What is needed is an exact copy of the records, with the images left out.

Data in this exercise Block Start

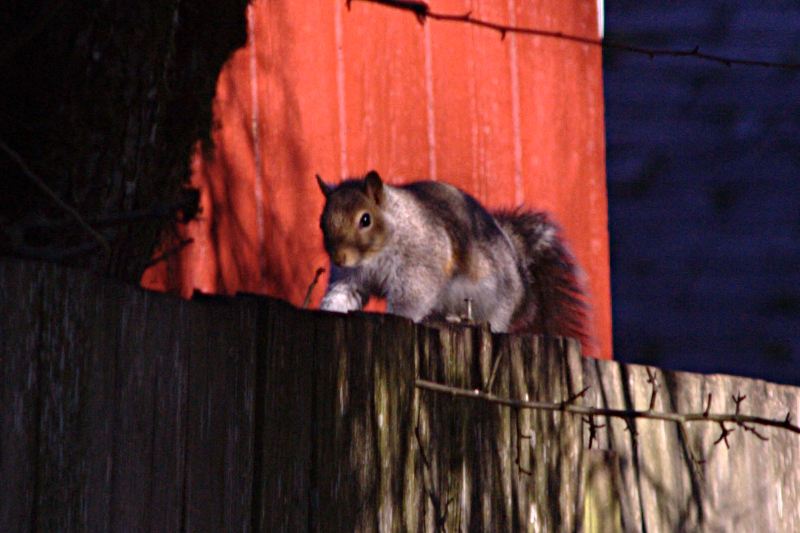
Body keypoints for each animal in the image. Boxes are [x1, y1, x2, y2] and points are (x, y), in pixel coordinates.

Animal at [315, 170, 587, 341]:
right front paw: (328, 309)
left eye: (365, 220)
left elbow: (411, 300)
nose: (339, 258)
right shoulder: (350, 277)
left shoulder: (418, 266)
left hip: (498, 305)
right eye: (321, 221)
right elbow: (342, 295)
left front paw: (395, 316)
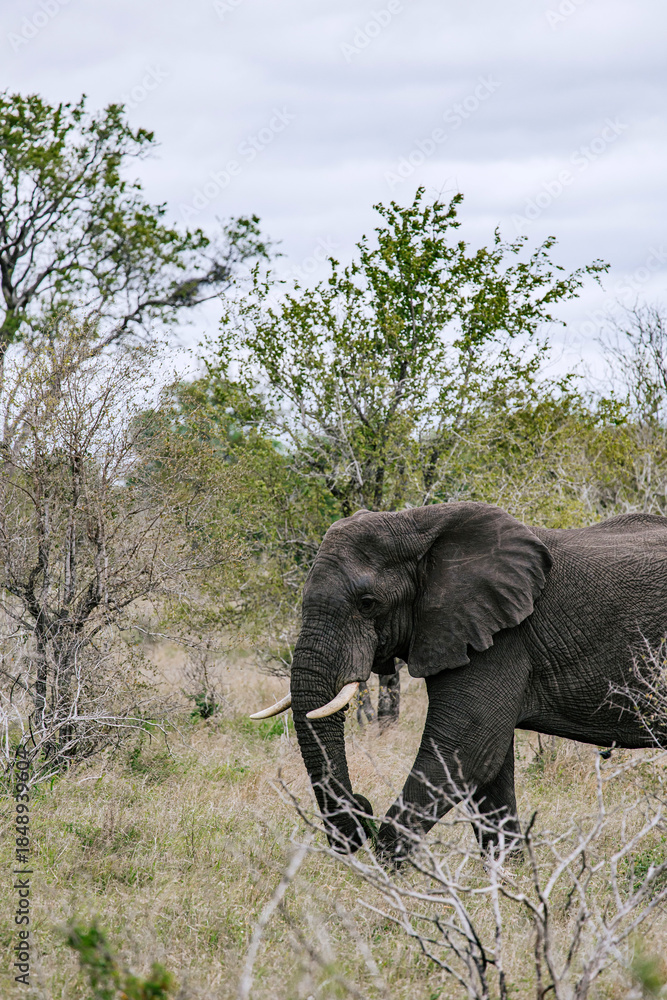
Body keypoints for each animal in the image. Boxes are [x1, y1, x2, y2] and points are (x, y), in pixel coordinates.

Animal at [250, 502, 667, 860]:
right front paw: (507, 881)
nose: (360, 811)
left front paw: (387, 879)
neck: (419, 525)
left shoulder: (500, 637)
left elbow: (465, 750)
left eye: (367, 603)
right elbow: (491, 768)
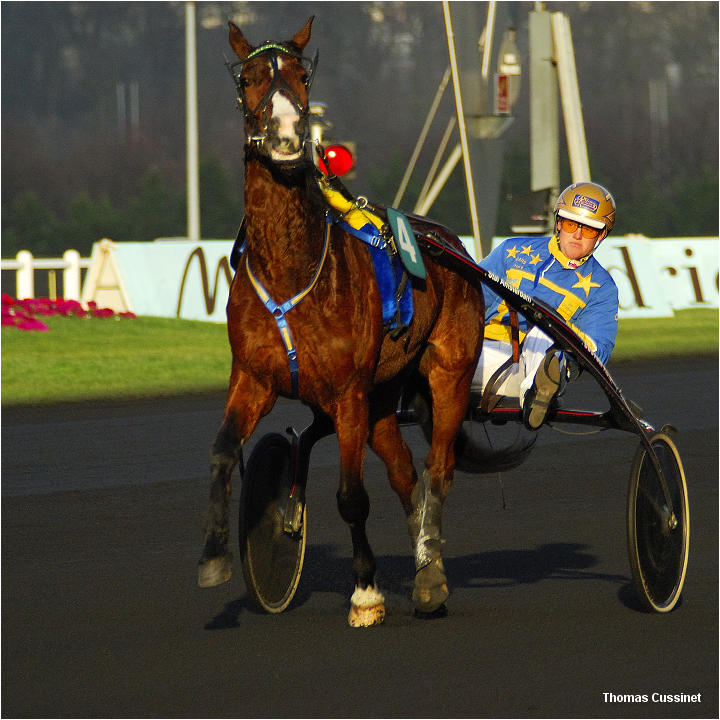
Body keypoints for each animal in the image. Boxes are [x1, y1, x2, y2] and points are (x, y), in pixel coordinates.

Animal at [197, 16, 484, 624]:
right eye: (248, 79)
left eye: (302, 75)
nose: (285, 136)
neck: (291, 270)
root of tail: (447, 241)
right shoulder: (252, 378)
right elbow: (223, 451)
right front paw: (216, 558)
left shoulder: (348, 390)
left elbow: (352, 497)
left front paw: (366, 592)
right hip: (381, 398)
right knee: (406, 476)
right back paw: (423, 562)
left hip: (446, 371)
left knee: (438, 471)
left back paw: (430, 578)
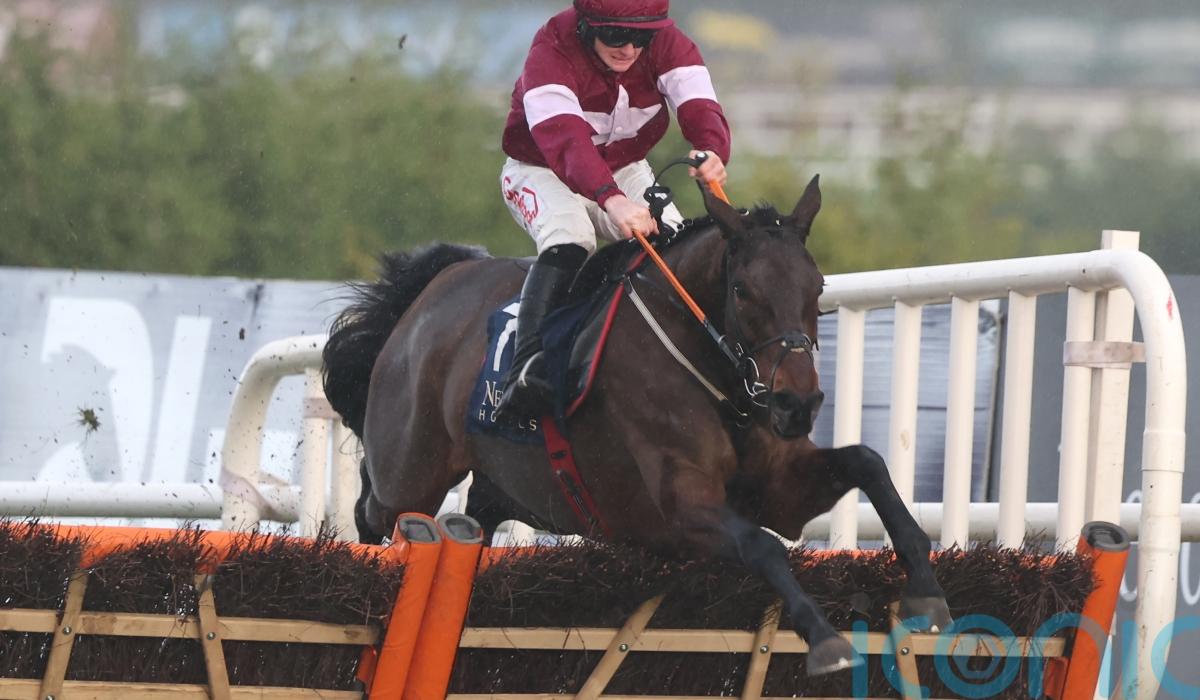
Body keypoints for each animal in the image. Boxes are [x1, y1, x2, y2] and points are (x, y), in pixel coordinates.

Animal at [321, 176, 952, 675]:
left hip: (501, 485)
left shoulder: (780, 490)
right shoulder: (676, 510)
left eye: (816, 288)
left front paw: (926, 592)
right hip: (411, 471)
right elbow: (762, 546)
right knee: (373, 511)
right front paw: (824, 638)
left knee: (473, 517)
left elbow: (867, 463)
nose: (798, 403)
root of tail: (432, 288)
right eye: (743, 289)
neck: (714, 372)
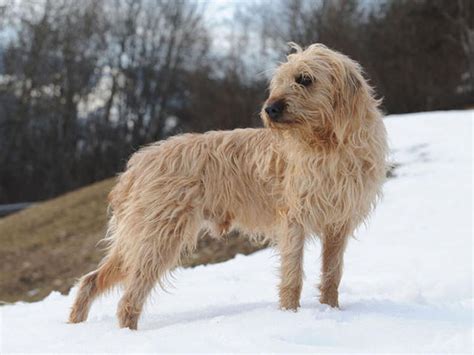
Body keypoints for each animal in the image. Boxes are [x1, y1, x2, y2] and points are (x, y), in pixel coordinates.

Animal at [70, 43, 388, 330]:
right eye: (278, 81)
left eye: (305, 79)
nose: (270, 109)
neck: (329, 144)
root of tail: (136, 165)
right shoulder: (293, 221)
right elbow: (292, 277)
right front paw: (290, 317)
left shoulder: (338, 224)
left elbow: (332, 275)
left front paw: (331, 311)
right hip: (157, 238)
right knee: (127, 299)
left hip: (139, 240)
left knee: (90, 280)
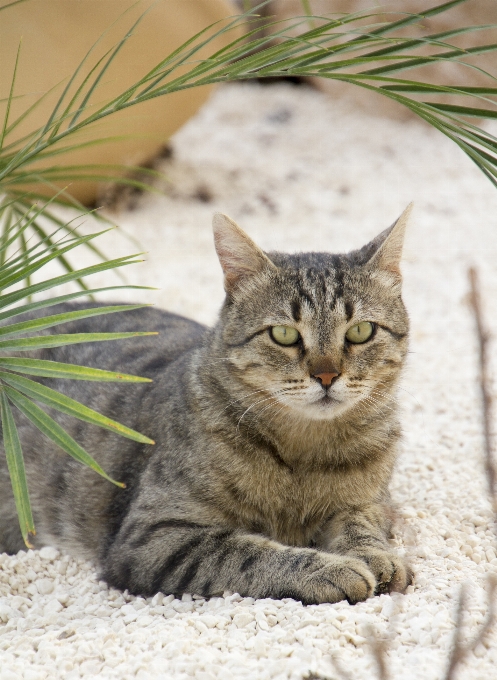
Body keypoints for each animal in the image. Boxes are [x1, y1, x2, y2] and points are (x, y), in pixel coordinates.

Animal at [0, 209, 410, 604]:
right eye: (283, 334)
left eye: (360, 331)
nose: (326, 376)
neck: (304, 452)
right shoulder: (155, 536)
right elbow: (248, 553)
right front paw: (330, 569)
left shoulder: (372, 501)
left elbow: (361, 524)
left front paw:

Data in this exercise Block End

** Solution **
Body keypoints for each animal in the image. Boxes are [x1, y1, x2, y2] and points are (x, y), in pixel coordinates.

Animal at [315, 170, 587, 341]:
right front paw: (328, 309)
left eye: (365, 220)
left elbow: (411, 300)
nose: (339, 258)
right shoulder: (350, 277)
left shoulder: (418, 266)
left hip: (498, 305)
right eye: (321, 221)
right elbow: (342, 295)
left front paw: (395, 316)
Body keypoints for each animal in the image. Boxes are [x1, y1, x2, y2] and points are (x, y), in pixel coordinates.

Animal at [250, 502, 667, 860]:
right front paw: (507, 881)
nose: (360, 811)
left front paw: (387, 879)
neck: (419, 525)
left shoulder: (500, 637)
left elbow: (465, 750)
left eye: (367, 603)
right elbow: (491, 768)
Body keypoints for each animal in the image. Boxes are [x1, y1, x2, y2] and points are (x, y), in pixel coordinates.

Animal at [197, 16, 484, 624]:
right eye: (248, 79)
left eye: (302, 75)
nose: (285, 136)
neck: (291, 270)
root of tail: (447, 241)
right shoulder: (252, 378)
right elbow: (223, 451)
right front paw: (216, 558)
left shoulder: (348, 390)
left elbow: (352, 497)
left front paw: (366, 592)
right hip: (381, 398)
right knee: (406, 476)
right back paw: (423, 562)
left hip: (446, 371)
left knee: (438, 471)
left back paw: (430, 578)
Body keypoints for each animal in the image. Boxes are [x1, y1, x2, y2] and points are (x, y), in pixel coordinates.

Animal at [321, 176, 952, 675]:
left hip: (501, 485)
left shoulder: (780, 490)
right shoulder: (676, 510)
left eye: (816, 288)
left front paw: (926, 592)
right hip: (411, 471)
right elbow: (762, 546)
right knee: (373, 511)
right front paw: (824, 638)
left knee: (473, 517)
left elbow: (867, 463)
nose: (798, 403)
root of tail: (432, 288)
right eye: (743, 289)
neck: (714, 372)
Body keypoints for each animal in the image. Boxes are [x1, y1, x2, y2] and points are (x, y), in pixel coordinates.

Animal at [70, 43, 388, 330]:
right eye: (278, 81)
left eye: (305, 79)
nose: (270, 109)
neck: (329, 144)
root of tail: (136, 165)
right shoulder: (293, 221)
right elbow: (292, 277)
right front paw: (290, 317)
left shoulder: (338, 224)
left elbow: (332, 275)
left front paw: (331, 311)
right hip: (157, 238)
right knee: (127, 299)
left hip: (139, 240)
left knee: (90, 280)
Body keypoints for each animal in the image. Boxes are [x1, y1, x2, y2] and points are (x, y), in pixel coordinates.

Animal at [0, 209, 410, 604]:
right eye: (283, 334)
left eye: (360, 331)
nose: (326, 376)
neck: (304, 452)
right shoulder: (155, 536)
right elbow: (248, 553)
right front paw: (330, 569)
left shoulder: (372, 501)
left elbow: (361, 524)
left front paw:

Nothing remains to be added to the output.